What Mail should do is create a recipient object with a placeholder value for the address, allowing the actual address to be filled in later. This is the recommended behaviour according to the Scripting Interface Guidelines. Alternatively, if there’s some technical reason why this isn’t an option, its ‘make’ command should raise an error if an address value isn’t supplied via its ‘with properties’ parameter. You should file a bug on this.

Anyway, the correct command to use is:

make new to recipient at end of to recipients of theOutgoingMessage with properties {address:”test@address.com”}

For Scripting Bridge, see -[SBObject initWithProperties:].

Scripting Bridge also deserves blame here for obfuscating the heck out of various aspects of Apple event IPC, including object creation, making it difficult for the average user to understand what’s actually going on beneath its pseudo-OO exterior.

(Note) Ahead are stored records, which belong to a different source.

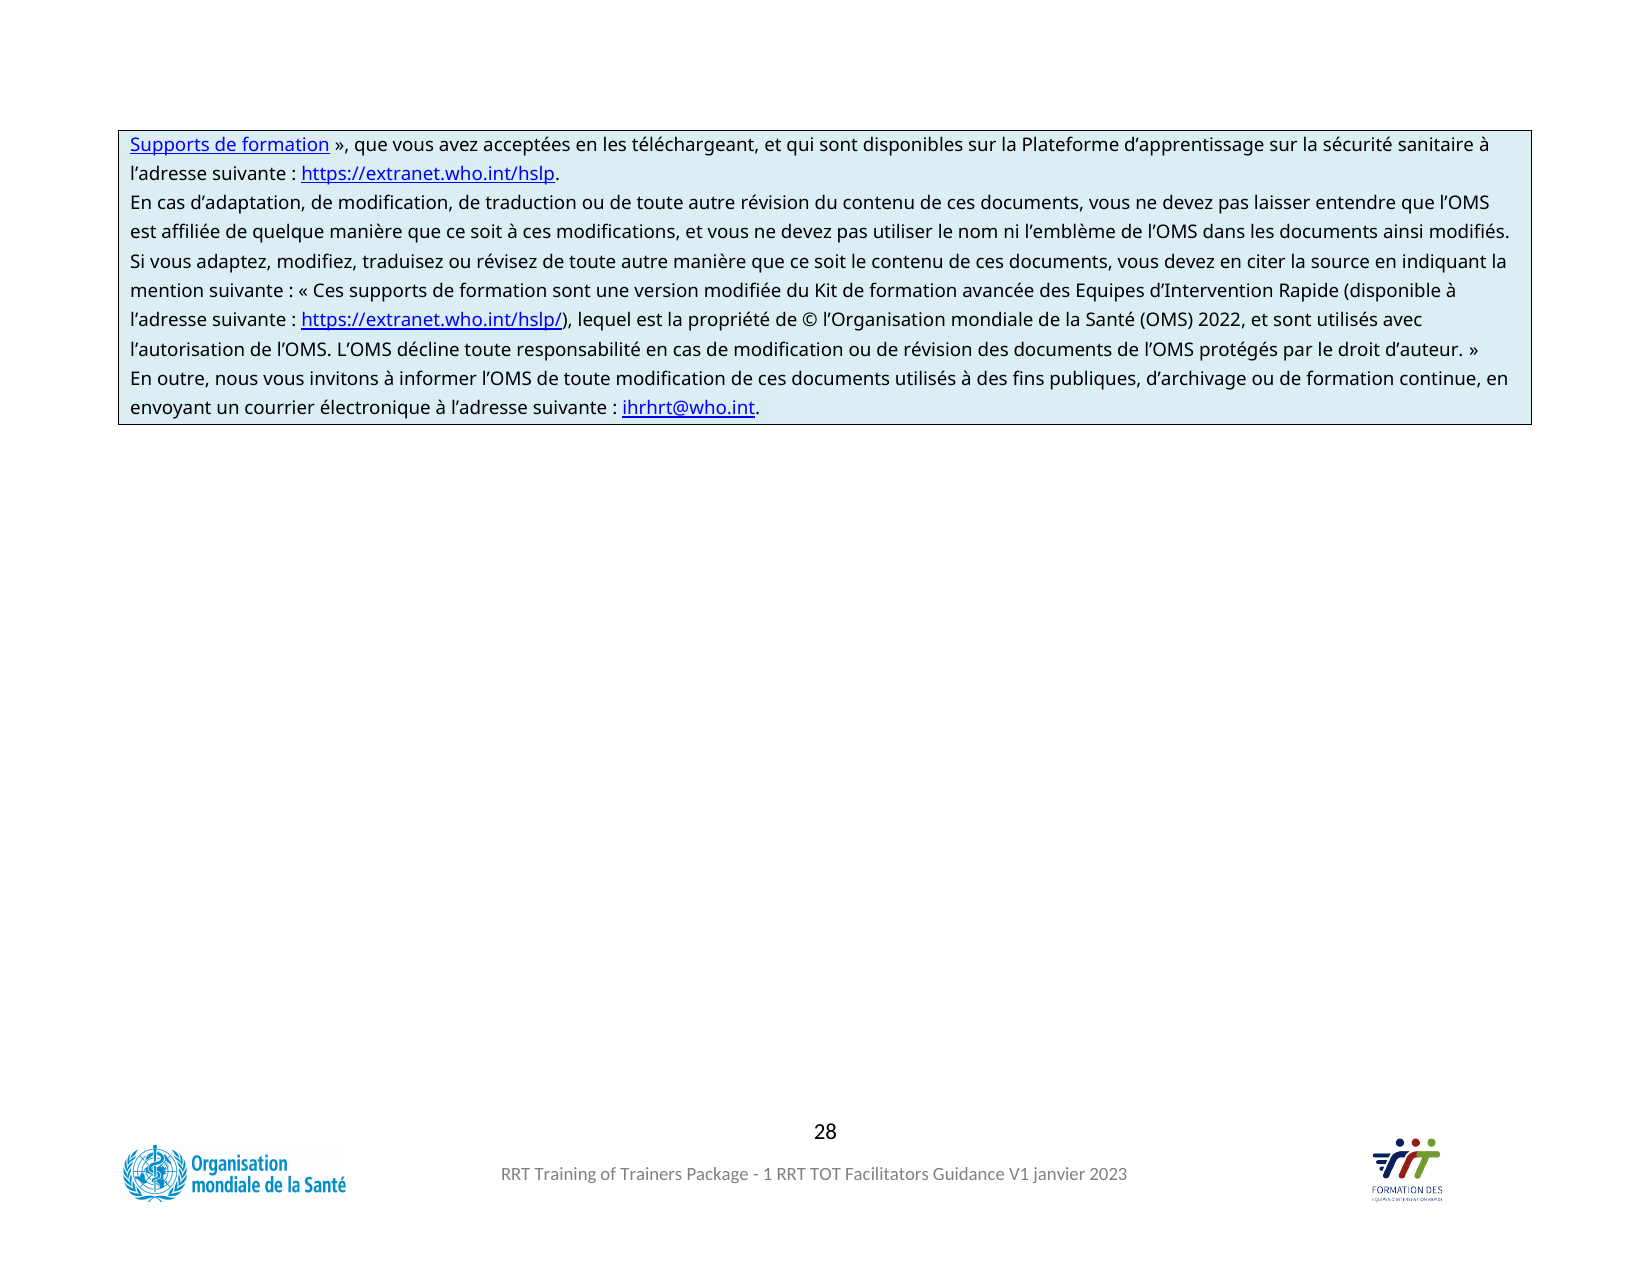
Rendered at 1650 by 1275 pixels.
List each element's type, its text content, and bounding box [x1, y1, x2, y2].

picture [1372, 1138, 1443, 1202]
picture [123, 1145, 346, 1202]
table_header Clause de non-responsabilité Plateforme d’apprentissage de l’OMS sur la sécurité sanitaire – Supports de formation Les présents supports de formation sont la propriété de © l’Organisation mondiale de la Santé (OMS), 2022. Tous droits réservés. Votre utilisation des présents supports est soumise aux conditions d’utilisation de la « Plateforme d’apprentissage de l’OMS sur la sécurité sanitaire – Supports de formation », que vous avez acceptées en les téléchargeant, et qui sont disponibles sur la Plateforme d’apprentissage sur la sécurité sanitaire à l’adresse suivante : https://extranet.who.int/hslp. En cas d’adaptation, de modification, de traduction ou de toute autre révision du contenu de ces documents, vous ne devez pas laisser entendre que l’OMS est affiliée de quelque manière que ce soit à ces modifications, et vous ne devez pas utiliser le nom ni l’emblème de l’OMS dans les documents ainsi modifiés. Si vous adaptez, modifiez, traduisez ou révisez de toute autre manière que ce soit le contenu de ces documents, vous devez en citer la source en indiquant la mention suivante : « Ces supports de formation sont une version modifiée du Kit de formation avancée des Equipes d’Intervention Rapide (disponible à l’adresse suivante : https://extranet.who.int/hslp/), lequel est la propriété de © l’Organisation mondiale de la Santé (OMS) 2022, et sont utilisés avec l’autorisation de l’OMS. L’OMS décline toute responsabilité en cas de modification ou de révision des documents de l’OMS protégés par le droit d’auteur. » En outre, nous vous invitons à informer l’OMS de toute modification de ces documents utilisés à des fins publiques, d’archivage ou de formation continue, en envoyant un courrier électronique à l’adresse suivante : ihrhrt@who.int. [119, 131, 1531, 424]
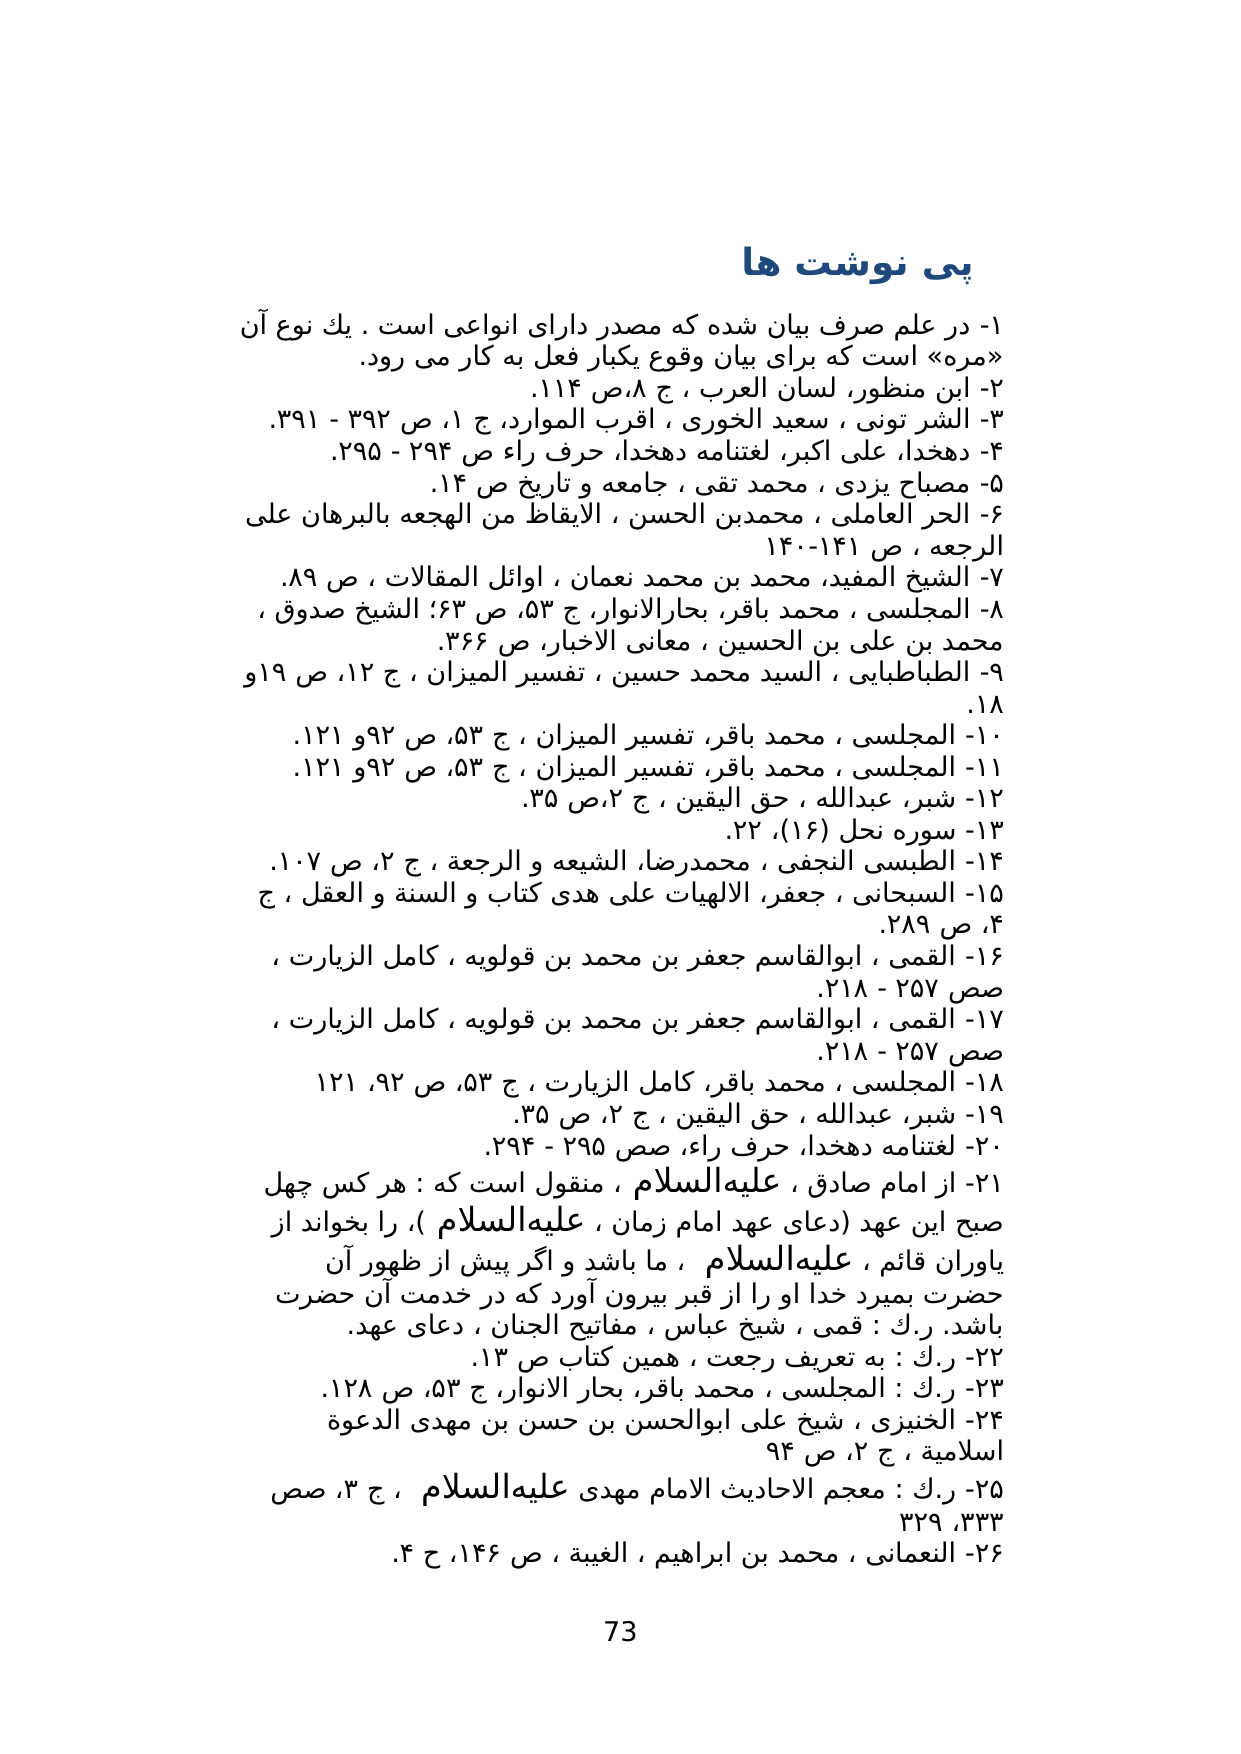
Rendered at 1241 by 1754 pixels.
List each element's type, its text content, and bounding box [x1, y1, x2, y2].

text ۲۵- ر.ك : معجم الاحاديث الامام مهدى عليه‌السلام ، ج ۳، صص ۳۳۳، ۳۲۹ [236, 1467, 1004, 1538]
text ۱۳- سوره نحل (۱۶)، ۲۲. [236, 814, 1004, 846]
text ۱۴- الطبسى النجفى ، محمدرضا، الشيعه و الرجعة ، ج ۲، ص ۱۰۷. [236, 846, 1004, 877]
text ۴- دهخدا، على اكبر، لغتنامه دهخدا، حرف راء ص ۲۹۴ - ۲۹۵. [236, 435, 1004, 467]
text ۱۸- المجلسى ، محمد باقر، كامل الزيارت ، ج ۵۳، ص ۹۲، ۱۲۱ [236, 1067, 1004, 1098]
text ۲۳- ر.ك : المجلسى ، محمد باقر، بحار الانوار، ج ۵۳، ص ۱۲۸. [236, 1373, 1004, 1404]
text ۲۰- لغتنامه دهخدا، حرف راء، صص ۲۹۵ - ۲۹۴. [236, 1130, 1004, 1161]
text ۱۶- القمى ، ابوالقاسم جعفر بن محمد بن قولويه ، كامل الزيارت ، صص ۲۵۷ - ۲۱۸. [236, 940, 1004, 1003]
text ۱۵- السبحانى ، جعفر، الالهيات على هدى كتاب و السنة و العقل ، ج ۴، ص ۲۸۹. [236, 877, 1004, 940]
text ۶- الحر العاملى ، محمدبن الحسن ، الايقاظ من الهجعه بالبرهان على الرجعه ، ص ۱۴۱-۱۴۰ [236, 498, 1004, 562]
text ۵- مصباح يزدى ، محمد تقى ، جامعه و تاريخ ص ۱۴. [236, 467, 1004, 498]
subtitle پى نوشت ها [236, 241, 1004, 284]
text ۳- الشر تونى ، سعيد الخورى ، اقرب الموارد، ج ۱، ص ۳۹۲ - ۳۹۱. [236, 404, 1004, 435]
text ۱- در علم صرف بيان شده كه مصدر داراى انواعى است . يك نوع آن «مره» است كه براى بيان وقوع يكبار فعل به كار مى رود. [236, 309, 1004, 372]
text ۱۰- المجلسى ، محمد باقر، تفسير الميزان ، ج ۵۳، ص ۹۲و ۱۲۱. [236, 719, 1004, 751]
text ۸- المجلسى ، محمد باقر، بحارالانوار، ج ۵۳، ص ۶۳؛ الشيخ صدوق ، محمد بن على بن الحسين ، معانى الاخبار، ص ۳۶۶. [236, 593, 1004, 656]
text ۲۲- ر.ك : به تعريف رجعت ، همين كتاب ص ۱۳. [236, 1341, 1004, 1373]
text ۱۱- المجلسى ، محمد باقر، تفسير الميزان ، ج ۵۳، ص ۹۲و ۱۲۱. [236, 751, 1004, 783]
text ۱۷- القمى ، ابوالقاسم جعفر بن محمد بن قولويه ، كامل الزيارت ، صص ۲۵۷ - ۲۱۸. [236, 1003, 1004, 1067]
text ۲۴- الخنيزى ، شيخ على ابوالحسن بن حسن بن مهدى الدعوة اسلامية ، ج ۲، ص ۹۴ [236, 1404, 1004, 1467]
text ۱۹- شبر، عبدالله ، حق اليقين ، ج ۲، ص ۳۵. [236, 1098, 1004, 1130]
text ۷- الشيخ المفيد، محمد بن محمد نعمان ، اوائل المقالات ، ص ۸۹. [236, 562, 1004, 593]
text ۲- ابن منظور، لسان العرب ، ج ۸،ص ۱۱۴. [236, 372, 1004, 404]
text ۱۲- شبر، عبدالله ، حق اليقين ، ج ۲،ص ۳۵. [236, 783, 1004, 814]
text ۲۶- النعمانى ، محمد بن ابراهيم ، الغيبة ، ص ۱۴۶، ح ۴. [236, 1538, 1004, 1569]
text ۲۱- از امام صادق ، عليه‌السلام ، منقول است كه : هر كس چهل صبح اين عهد (دعاى عهد امام زمان ، عليه‌السلام )، را بخواند از ياوران قائم ، عليه‌السلام ، ما باشد و اگر پيش از ظهور آن حضرت بميرد خدا او را از قبر بيرون آورد كه در خدمت آن حضرت باشد. ر.ك : قمى ، شيخ عباس ، مفاتيح الجنان ، دعاى عهد. [236, 1161, 1004, 1341]
text ۹- الطباطبايى ، السيد محمد حسين ، تفسير الميزان ، ج ۱۲، ص ۱۹و۱۸. [236, 656, 1004, 719]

If Apple event IPC and Scripting Bridge really did operate in an object-oriented fashion a-la COM/CORBA, these three pieces of (Python) code would all do the same thing:

to = mail.classForScriptingClass_(u’to recipient’).alloc().init() mess.toRecipients().addObject_(to) to.address = ‘foo@bar.com’

to = mail.classForScriptingClass_(u’to recipient’).alloc().init() to.address = ‘foo@bar.com’ mess.toRecipients().addObject_(to)

to = mail.classForScriptingClass_(u’to recipient’).alloc().initWithProperties_({‘address’: ‘foo@bar.com’}) mess.toRecipients().addObject_(to)

Instead, only one of these works as intended while the other two fail: one due to a bug in the target application, the other due to a leaky abstraction in Scripting Bridge. Of course, to understand which is which and why they succeed or fail, you’ll need to know how Apple event IPC actually works (hint: RPC+queries) and then try to work out how Scripting Bridge performs it internally behind all the misleading foofaraw - although this rather defeats the point of pretending to provide a comfortingly familiar object-oriented interface in the first place.

– hhas

p.s. For a less obfuscated and more reliable alternative to Scripting Bridge, see objc-appscript [http://appscript.sourceforge.net/objc-appscript.html] (self-link).



Without knowing much about Mail scripting, it looks like the address is a collection, and you’re trying to set it to a string. The clue is “MailToRecipient 0 of MailOutgoingMessage”. –K


This is what the interface looks like.

// An email recipient @interface MailRecipient : MailItem @property (copy) NSString *address; // The recipients email address @property (copy) NSString *name; // The name used for display @end

// An email recipient in the To: field @interface MailToRecipient : MailRecipient @end

// Mike


Scripting Bridge falls down when it comes to collections. Running iTunes through sdp it generates the following method for iTunesPlaylist

What it doesn’t say is that unless the search yields only one track (even then, I haven’t actually tested it) the method will return a collection, an array to be exact. So everytime I call this method I’m having to perform a runtime check for the class of the object to see if it has returned an array or a single track.